Now we'll train a machine learning model to classify texts as human or AI-authored based on the extracted features.

# Prepare training data
X = features_df.drop('author', axis=1)
Y = features_df['author']

# Split data
X_train, X_test, y_train, y_test = train_test_split(X, Y, test_size=0.2, random_state=42)

# Train model
model = RandomForestClassifier(n_estimators=100, random_state=42)
model.fit(X_train, y_train)

# Make predictions
y_pred = model.predict(X_test)

# Calculate accuracy
accuracy = accuracy_score(y_test, y_pred)
print(f'Model Accuracy: {accuracy:.2f}')

Step 4: Implementing the Detection System

Create a Prediction Function

With our trained model, we can now create a function that analyzes new script text and predicts whether it's likely human-authored.

def predict_authorship(text):
    # Extract features from the input text
    features = extract_features(text)
    
    # Convert to DataFrame for prediction
    features_df = pd.DataFrame([features])
    
    # Make prediction
    prediction = model.predict(features_df)[0]
    probability = model.predict_proba(features_df)[0]
    
    # Return results
    return {
        'prediction': prediction,
        'confidence': max(probability),
        'features': features
    }

Test the System

Let's test our system with some sample texts to see how it performs.

# Test with human-authored text
human_text = "The actor delivered a powerful performance that captured the essence of the character."
result = predict_authorship(human_text)
print(f'Text: {human_text}')
print(f'Prediction: {result["prediction"]} (Confidence: {result["confidence"]:.2f})')

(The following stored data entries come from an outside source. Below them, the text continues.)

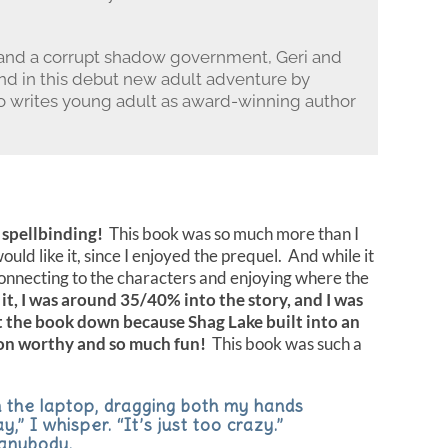
and a corrupt shadow government, Geri and
und in this debut new adult adventure by
 writes young adult as award-winning author
 spellbinding!
This book was so much more than I
ould like it, since I enjoyed the prequel. And while it
f connecting to the characters and enjoying where the
it, I was around 35/40% into the story, and I was
t the book down because Shag Lake built into an
oon worthy and so much fun!
This book was such a
 the laptop, dragging both my hands
,” I whisper. “It’s just too crazy.”
 anybody.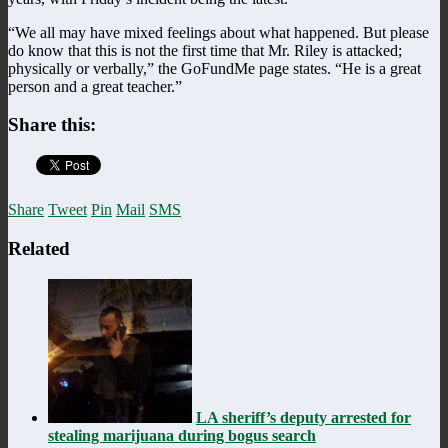
“We all may have mixed feelings about what happened. But please
do know that this is not the first time that Mr. Riley is attacked;
physically or verbally,” the GoFundMe page states. “He is a great
person and a great teacher.”
Share this:
Share
Tweet
Pin
Mail
SMS
Related
LA sheriff’s deputy arrested for
stealing marijuana during bogus search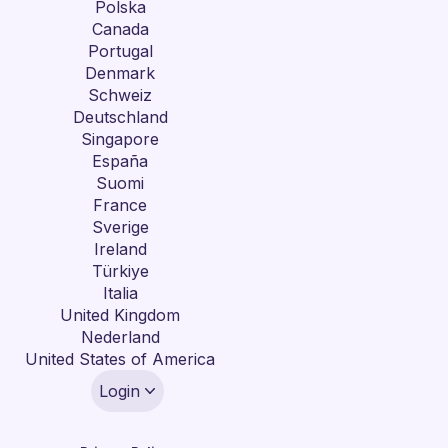
Polska
Canada
Portugal
Denmark
Schweiz
Deutschland
Singapore
España
Suomi
France
Sverige
Ireland
Türkiye
Italia
United Kingdom
Nederland
United States of America
Login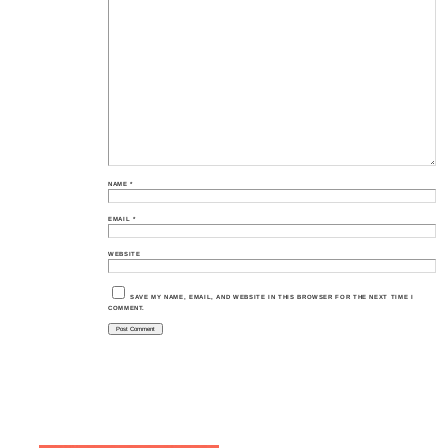
NAME
*
EMAIL
*
WEBSITE
SAVE MY NAME, EMAIL, AND WEBSITE IN THIS BROWSER FOR THE NEXT TIME I
COMMENT.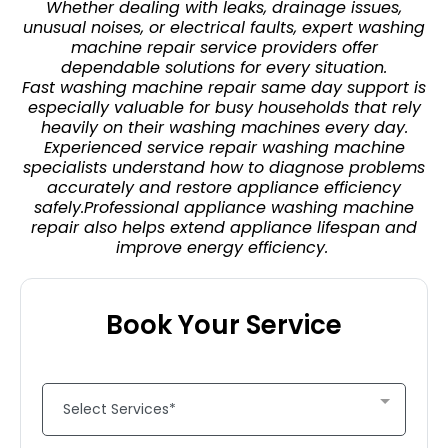
Whether dealing with leaks, drainage issues,
unusual noises, or electrical faults, expert washing
machine repair service providers offer
dependable solutions for every situation.
Fast washing machine repair same day support is
especially valuable for busy households that rely
heavily on their washing machines every day.
Experienced service repair washing machine
specialists understand how to diagnose problems
accurately and restore appliance efficiency
safely.Professional appliance washing machine
repair also helps extend appliance lifespan and
improve energy efficiency.
Book Your Service
Select Services*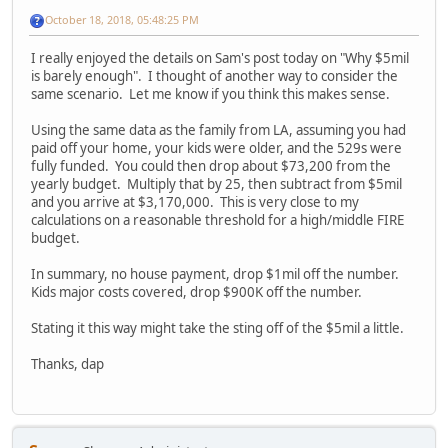
October 18, 2018, 05:48:25 PM
I really enjoyed the details on Sam's post today on "Why $5mil
is barely enough". I thought of another way to consider the
same scenario. Let me know if you think this makes sense.
Using the same data as the family from LA, assuming you had
paid off your home, your kids were older, and the 529s were
fully funded. You could then drop about $73,200 from the
yearly budget. Multiply that by 25, then subtract from $5mil
and you arrive at $3,170,000. This is very close to my
calculations on a reasonable threshold for a high/middle FIRE
budget.
In summary, no house payment, drop $1mil off the number.
Kids major costs covered, drop $900K off the number.
Stating it this way might take the sting off of the $5mil a little.
Thanks, dap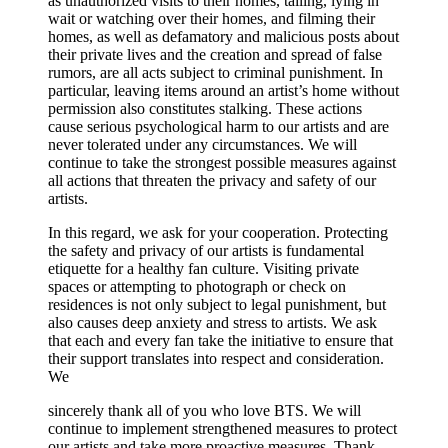
as unauthorized visits to their homes, tailing, lying in
wait or watching over their homes, and filming their
homes, as well as defamatory and malicious posts about
their private lives and the creation and spread of false
rumors, are all acts subject to criminal punishment. In
particular, leaving items around an artist’s home without
permission also constitutes stalking. These actions
cause serious psychological harm to our artists and are
never tolerated under any circumstances. We will
continue to take the strongest possible measures against
all actions that threaten the privacy and safety of our
artists.
In this regard, we ask for your cooperation. Protecting
the safety and privacy of our artists is fundamental
etiquette for a healthy fan culture. Visiting private
spaces or attempting to photograph or check on
residences is not only subject to legal punishment, but
also causes deep anxiety and stress to artists. We ask
that each and every fan take the initiative to ensure that
their support translates into respect and consideration.
We
sincerely thank all of you who love BTS. We will
continue to implement strengthened measures to protect
our artists and take more proactive measures. Thank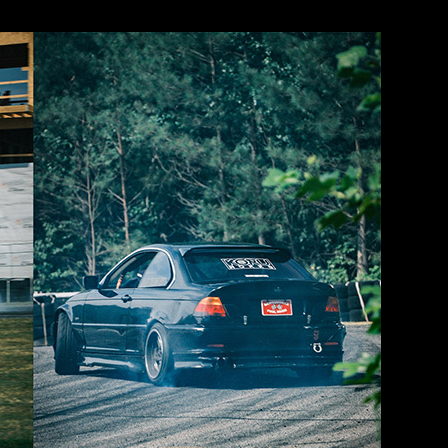
 faster’n holy heck and my car was severely underpowered for it. So I bas
nd just focused on those. But MAN… I was struggling out there!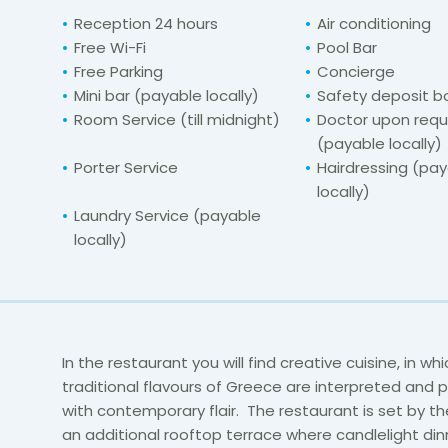
Reception 24 hours
Air conditioning
Free Wi-Fi
Pool Bar
Free Parking
Concierge
Mini bar (payable locally)
Safety deposit b
Room Service (till midnight)
Doctor upon req
(payable locally)
Porter Service
Hairdressing (pa
locally)
Laundry Service (payable
locally)
In the restaurant you will find creative cuisine, in wh
traditional flavours of Greece are interpreted and
with contemporary flair. The restaurant is set by th
an additional rooftop terrace where candlelight din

# Test with AI-generated text
ai_text = "The cinematic narrative employs advanced algorithms to enhance viewer engagement."
result = predict_authorship(ai_text)
print(f'Text: {ai_text}')
print(f'Prediction: {result["prediction"]} (Confidence: {result["confidence"]:.2f})')

Step 5: Improving Accuracy

Feature Engineering

To improve accuracy, we can add more sophisticated features like sentiment analysis, readability scores, and specific linguistic patterns.

from nltk.sentiment import SentimentIntensityAnalyzer

# Initialize sentiment analyzer
sia = SentimentIntensityAnalyzer()

def enhanced_extract_features(text):
    # Get base features
    base_features = extract_features(text)
    
    # Add sentiment scores
    sentiment = sia.polarity_scores(text)
    base_features['compound_sentiment'] = sentiment['compound']
    base_features['positive_sentiment'] = sentiment['pos']
    base_features['negative_sentiment'] = sentiment['neg']
    base_features['neutral_sentiment'] = sentiment['neu']
    
    # Add readability features
    words = len(word_tokenize(text))
    sentences = len(sent_tokenize(text))
    base_features['readability'] = words / sentences if sentences else 0
    
    return base_features

Model Optimization

Experiment with different algorithms and hyperparameters to optimize performance. Try different classifiers like SVM, Gradient Boosting, or even neural networks for better accuracy.

Summary

This tutorial demonstrated how to build a system that can detect human-authored content in scripts using natural language processing techniques. We created a framework that preprocesses text, extracts linguistic features, and trains a machine learning model to classify content as human or AI-authored. The system analyzes various text characteristics including sentence complexity, lexical diversity, and sentiment patterns. While this is a simplified demonstration, it provides a foundation for more sophisticated authorship detection systems that could be used to verify compliance with Oscars' new rules. The key takeaway is that human creativity exhibits specific linguistic patterns that can be quantified and analyzed using NLP techniques.